Vous avez des pertes d'équilibre, des troubles de vision et des crises d'anxiété? L'heure est grave. Vous êtes atteint de la Calgaria.

Vous avez des pertes d'équilibre, des troubles de vision et des crises d'anxiété? L'heure est grave. Vous êtes atteint de la Calgaria.

La quoi? La Calgaria, une maladie inventée par le gouvernement de la Nouvelle-Écosse afin de convaincre ses expatriés partis profiter du boom économique albertain de revenir à la maison.

«Ou du moins, qu'ils gardent la Nouvelle-Écosse dans leur plan de carrière», dit Angela Campbell, porte-parole du ministère des Communications de la Nouvelle-Écosse.

Pour séduire des travailleurs âgés entre 25 et 35 ans, il fallait une campagne de publicité qui sorte de l'ordinaire. D'où l'idée de la Calgaria, une maladie qui affligerait les Néo-Écossais de Calgary.

Les symptômes - développer un intérêt pour les bouchons de circulation, accepter de payer 350 000 $ pour une maison et le pire de tous, devenir un partisan des Flames - s'aggravent au fil des mois passés à Calgary.

Heureusement, la Calgaria n'est pas une maladie incurable. Comme l'alcoolisme, elle se traite d'abord par une intervention de ses proches. Le gouvernement a d'ailleurs mis en ligne sur son site internet une intervention (fictive) particulièrement réussie...

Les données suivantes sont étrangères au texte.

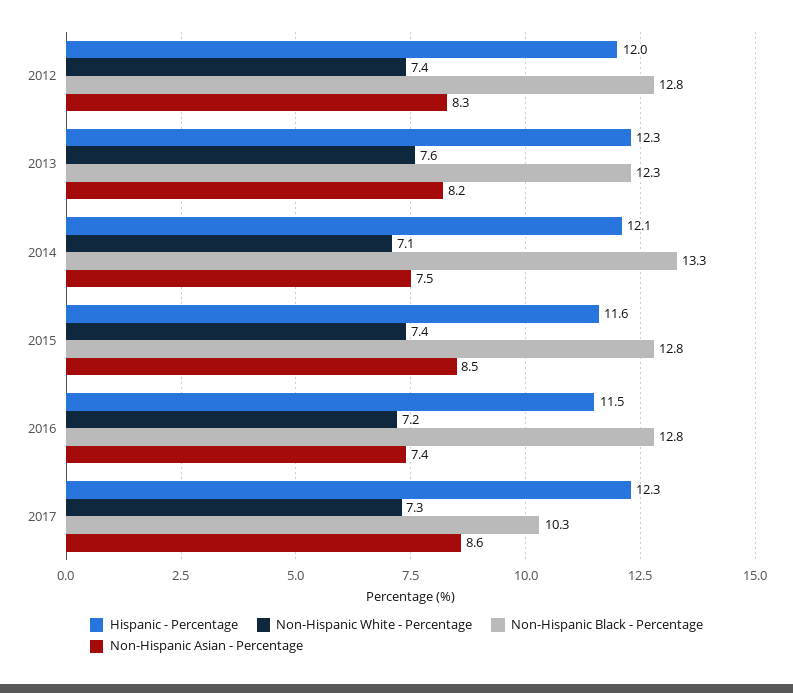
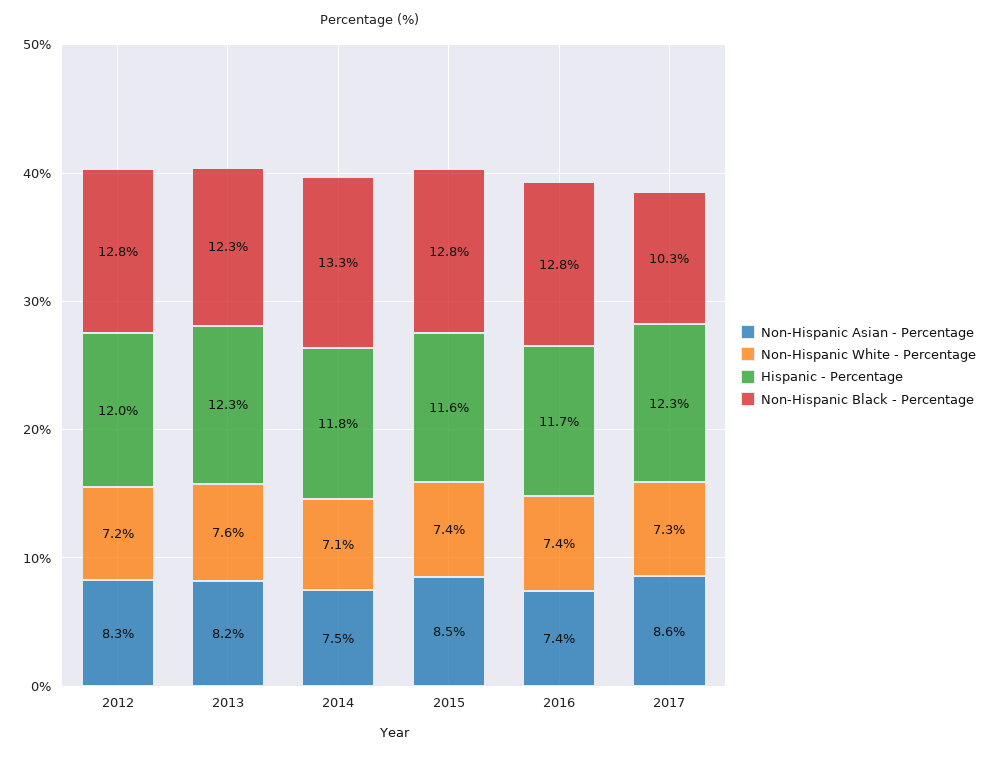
Non-Hispanic White - Percentage, 2012: 7.4 -> 7.2
Hispanic - Percentage, 2014: 12.1 -> 11.8
Hispanic - Percentage, 2016: 11.5 -> 11.7
Non-Hispanic White - Percentage, 2016: 7.2 -> 7.4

La campagne contre la Calgaria a eu lieu presque exclusivement sur le web. Le gouvernement de la Nouvelle-Écosse a même créé un site internet spécialement pour l'occasion (www.calgaria.ca). La campagne a pris fin vendredi dernier.

En un mois, 37 602 personnes ont visité le site internet de la Calgaria. Environ 46 % des visiteurs provenaient de l'Alberta. «Nous avons reçu beaucoup de bons commentaires même si certains Albertains (de souche) sont restés un peu surpris», dit Mme Campbell.

Le gouvernement de la Nouvelle-Écosse n'a pas inventé la Calgaria pour vexer les Albertains. La province lutte désespérément contre la migration de ses travailleurs. Selon Statistique Canada, la Nouvelle-Écosse est l'une des deux seules provinces - l'autre étant Terre-Neuve - dont la population a diminué entre le 1er octobre et le 1er janvier dernier.

Le boom économique albertain n'est pas étranger au déclin démographique de la Nouvelle-Écosse. En 2006, la province a vu 7589 de ses résidents déménager en Alberta, pour un solde migratoire entre les deux provinces de 4517 personnes en faveur de l'Alberta.

Par habitant, la migration vers l'Alberta est un phénomène six fois plus important en Nouvelle-Écosse qu'au Québec! Des 10 provinces canadiennes, c'est toutefois la Saskatchewan qui est la plus touchée par la Calgaria: 1,5 % de sa population a déménagé en Alberta en 2006.

Le Québec atteint lui aussi

Le Québec commence lui aussi à être sur ses gardes. En 2006, le nombre de Québécois ayant déménagé en Alberta a doublé, passant de 4606 à 9333.

«Ce n'est pas mauvais en soi qu'il y ait des mouvements de travailleurs en fonction des réalités économiques, dit Michel Kelly-Gagnon, président du Conseil du patronat du Québec. Mais nous sommes préoccupés qu'il s'agisse d'une tendance structurelle et non conjoncturelle. Quand Francesco Bellini (le PDG de Neurochem) décide de déménager en Alberta, ce n'est sûrement pas pour souder des pipelines! Au-delà du boom pétrolier, l'Alberta est peut-être en train de se doter d'un avantage structurel à long terme face au Québec.»

Pour l'instant, le gouvernement du Québec ne songe pas à conscientiser ses expatriés des dangers de la Calgaria. Il mise plutôt sur les négociations de l'Accord sur le commerce intérieur relatives à la mobilité de la main-d'oeuvre.

De toute façon, même si la campagne contre la Calgaria a fait couler beaucoup d'encre, elle n'a pas eu l'effet escompté, pense Michel Kelly-Gagnon.

«Je trouve cette campagne de publicité cute et attachante, dit-il. Toute personne garde toujours une trace de sa terre natale dans son coeur. Mais d'autres facteurs influencent davantage nos choix, comme le type d'emplois disponibles, le salaire et le taux d'imposition.»